Mitchell Hawkes' list of directing credits ranges from The X Factor to The Hard Stuff with Nigel Latta. His event directing skills have gained him a go-to reputation for covering high profile concerts, music awards and comedy galas. In 2016 Hawkes formed company Ruckus Media with Nigel Latta and producer Arwen O’Connor. Their shows include live broadcast What Next? and award-winner Born This Way: Awa's Story.
John Keir began his career as a TV reporter, and from the late 70s on was producing and directing an extended slate of documentaries. His CV includes docos about air crashes (Flight 901: The Erebus Disaster), war (Our Oldest Soldier), gender (Intersexion) crime (First Time in Prison) and the Treaty (Lost in Translation). His many collaborations with director Grant Lahood include two short films that won acclaim at Cannes.
During a broadcasting career spanning more than three decades, versatile producer/director Peter Morritt produced and directed a run of shows for state television, from current affairs to talk shows, including the first two seasons of Fair Go. London-born Morritt retired in 1996.
Karen Olsen’s work as a meteorologist and weather reporter has seen her stationed on sub-tropical Raoul Island and presenting from the blistering cold of an Antarctic winter. After 21 years reporting the weather on TV One News, often alongside much loved weatherman Jim Hickey, Olsen left TVNZ in November 2015.

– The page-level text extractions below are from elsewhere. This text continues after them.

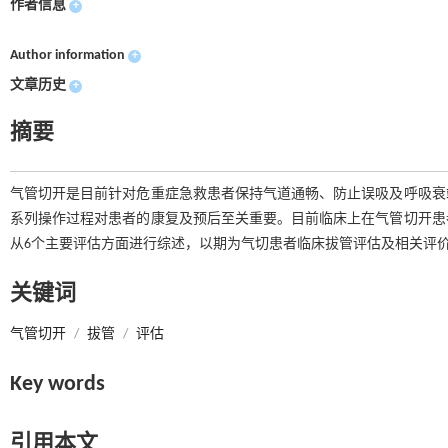
作者信息
+
Author information
+
文章历史
+
摘要
气管切开是目前针对危重症急救患者保持气道通畅、防止误吸及呼吸衰
系列操作过程对患者的康复及预后至关重要。目前临床上在气管切开患
从6个主要评估方面进行综述，以期为气切患者临床拔管评估及相关评
关键词
气管切开
/
拔管
/
评估
Key words
引用本文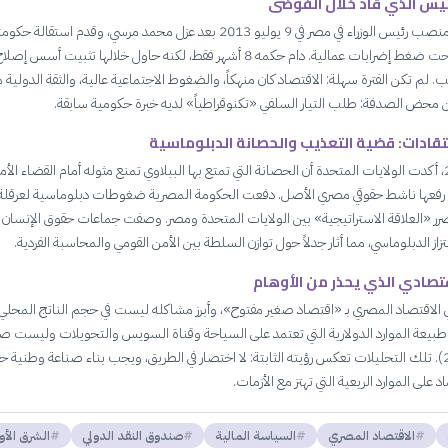
رئيس الذي قاد خلال الفوضى
فبراير 2014 تحت ضغط إضرابات عمالية. دام حكمه 8 أشهر فقط، لكنه حاول خلالها تثبيت أسس إصلا
لم تكن الفترة سهلة: الاقتصاد كان منهكاً، والضغوط الاجتماعية عالية، والثقة الدولية ه
ن محض الصدفة: طلب التيار السلفي «تكنوقراطياً» لديه خبرة حكومية سابقة.
نتقادات: قضية التعذيب والحصانة الدبلوماسية
في أبريل 2021، أكدت الولايات المتحدة أن الحصانة التي تمتع بها الببلاوي تمنع مثوله أمام القضاء الأ
فعها ناشط حقوقي مصري الأصل. دفعت الحكومة المصرية ضغوطات دبلوماسية لعرقلة 
ر «العلاقة الاستراتيجية» بين الولايات المتحدة ومصر. وصفت جماعات حقوق الإنسان
بتزاز الدبلوماسي، مما أثار جدلاً حول توازن السلطة بين الأمن القومي والمحاسبة الفردية.
قتصادي الذي يحذر من الأوهام
الاقتصاد المصري بـ «اقتصاد صغير مفتوح»، وأبرز مشاكله ليست في حجم الناتج المحلي 
بيعة الموارد الدولارية التي تعتمد على السياحة وقناة السويس والتحويلات وليست ص
حقيقية (2026). تلك التحليلات تعكس رؤيته الثابتة: لا اختصار في الطريق، ويجب بناء صناعة وطنية ح
اد على الموارد الريعية التي تهتز مع الأزمات.
الاقتصاد المصري
السياسة المالية
صندوق النقد الدولي
الشرق الأ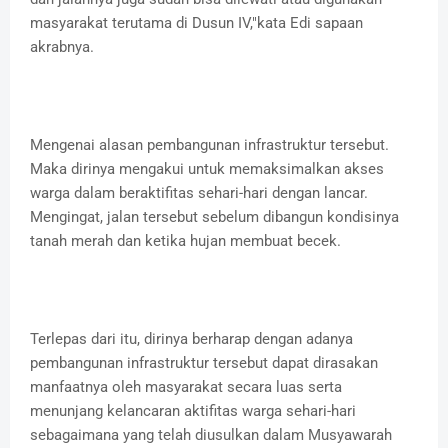
masyarakat terutama di Dusun IV,"kata Edi sapaan
akrabnya.
Mengenai alasan pembangunan infrastruktur tersebut.
Maka dirinya mengakui untuk memaksimalkan akses
warga dalam beraktifitas sehari-hari dengan lancar.
Mengingat, jalan tersebut sebelum dibangun kondisinya
tanah merah dan ketika hujan membuat becek.
Terlepas dari itu, dirinya berharap dengan adanya
pembangunan infrastruktur tersebut dapat dirasakan
manfaatnya oleh masyarakat secara luas serta
menunjang kelancaran aktifitas warga sehari-hari
sebagaimana yang telah diusulkan dalam Musyawarah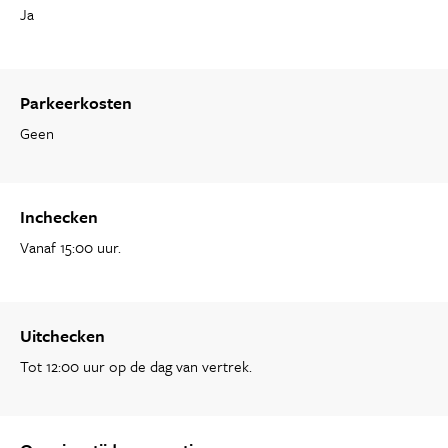
Ja
Parkeerkosten
Geen
Inchecken
Vanaf 15:00 uur.
Uitchecken
Tot 12:00 uur op de dag van vertrek.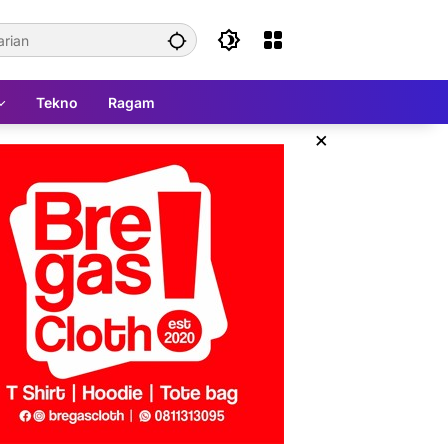
Tekno
Ragam
×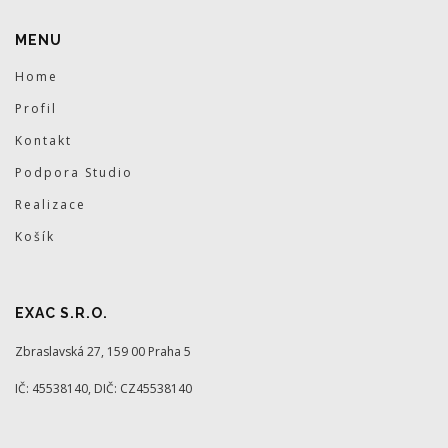
MENU
Home
Profil
Kontakt
Podpora Studio
Realizace
Košík
EXAC S.R.O.
Zbraslavská 27, 159 00 Praha 5
IČ: 45538140, DIČ: CZ45538140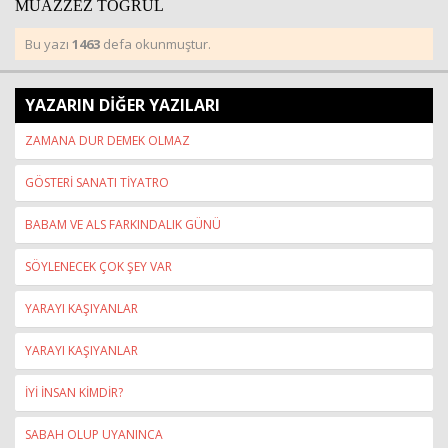
MUAZZEZ TOĞRUL
Bu yazı
1463
defa okunmuştur.
YAZARIN DİĞER YAZILARI
ZAMANA DUR DEMEK OLMAZ
GÖSTERİ SANATI TİYATRO
BABAM VE ALS FARKINDALIK GÜNÜ
SÖYLENECEK ÇOK ŞEY VAR
YARAYI KAŞIYANLAR
YARAYI KAŞIYANLAR
İYİ İNSAN KİMDİR?
SABAH OLUP UYANINCA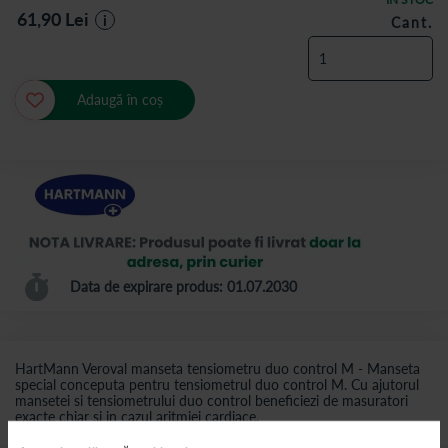
61,90
Lei
i
Cant.
Adaugă în coș
Data de expirare produs: 01.07.2030
HartMann Veroval manseta tensiometru duo control M - Manseta
special conceputa pentru tensiometrul duo control M. Cu ajutorul
mansetei si tensiometrului duo control beneficiezi de masuratori
exacte chiar si in cazul aritmiei cardiace.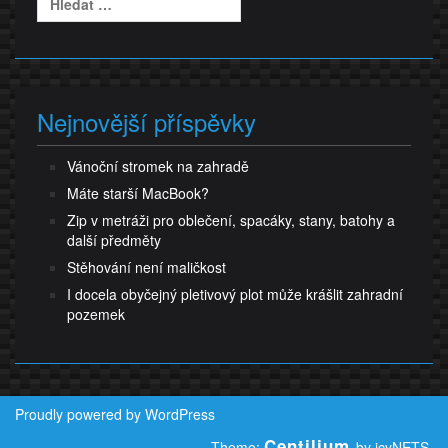
Nejnovější příspěvky
Vánoční stromek na zahradě
Máte starší MacBook?
Zip v metráži pro oblečení, spacáky, stany, batohy a
další předměty
Stěhování není maličkost
I docela obyčejný pletivový plot může krášlit zahradní
pozemek
Proudly powered by WordPress
Centilium
Theme:
by icyNETS.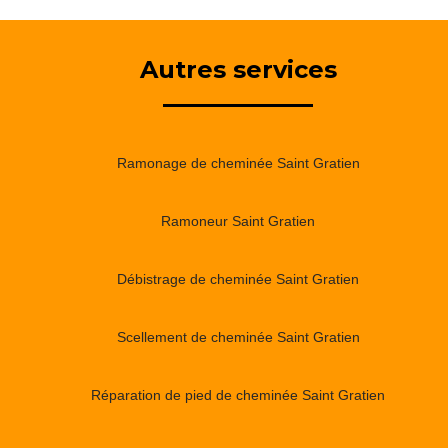
Autres services
Ramonage de cheminée Saint Gratien
Ramoneur Saint Gratien
Débistrage de cheminée Saint Gratien
Scellement de cheminée Saint Gratien
Réparation de pied de cheminée Saint Gratien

Richard Thomas has a passion for documentary. After directing for the BBC's legendary doco series Man Alive, he moved downunder and became head of Television One’s information programme department. Following a short spell as Director of Television at the ABC in Australia, he settled in New Zealand to make some compelling television documentaries — and inspire others to do the same.
After working his way up through the ranks of TVNZ in the 80s, producer Gavin Wood travelled the world to work on reality game shows across 10 countries. Alongside work on the local versions of popular game shows such as Wheel of Fortune, he produced live coverage of the 2011 Rugby World Cup opening ceremony on the Auckland waterfront — which went live to 1.5 billion people worldwide.
Since joining state television as a sound operator in the 60s, Ron Pledger has gone on to win a reputation for his assured coverage of a wide range of live events, from concerts to This is Your Life to the state funeral of Sir Edmund Hillary. A life long music lover, Pledger was awarded an MBE in 1992, helping recognise 40 years of service in a military band.
Trained at Ilam School of Fine Arts, John McDonald cut his teeth directing at TVNZ in the 80s before producing sport for Sky TV. An OE producing at MTV Asia was followed by roles for Screentime. Since joining Mediaworks (TV3) in 2000, he has led an award-winning run of live coverage (Fight for Life, Rugby World Cup, the NZ Music Awards) and comedy. He is Head of In-House Production at Mediaworks.
Keith Slater started his journalism career at South Pacific Television before becoming a director, then taking the helm as Auckland Bureau Chief in TV3's newsroom. Along the way he produced shows like Fair Go and Country Calendar, but his heart belonged to current affairs, where his list of credits included TV3's primetime news, 60 Minutes, 20/20, Nightline and Campbell Live. Slater passed away in June 2017.
Spending 13 years in one job is a very long time these days, so imagine the pressure of commissioning TVNZ shows for all that time. Kathryn Graham did just that across a diverse portfolio of programmes. The former television director was TVNZ's first Commissioning Editor of Māori and Pacific content, and the first Kaikotuitui Rangapu (Programme Commissioner) at Māori Television.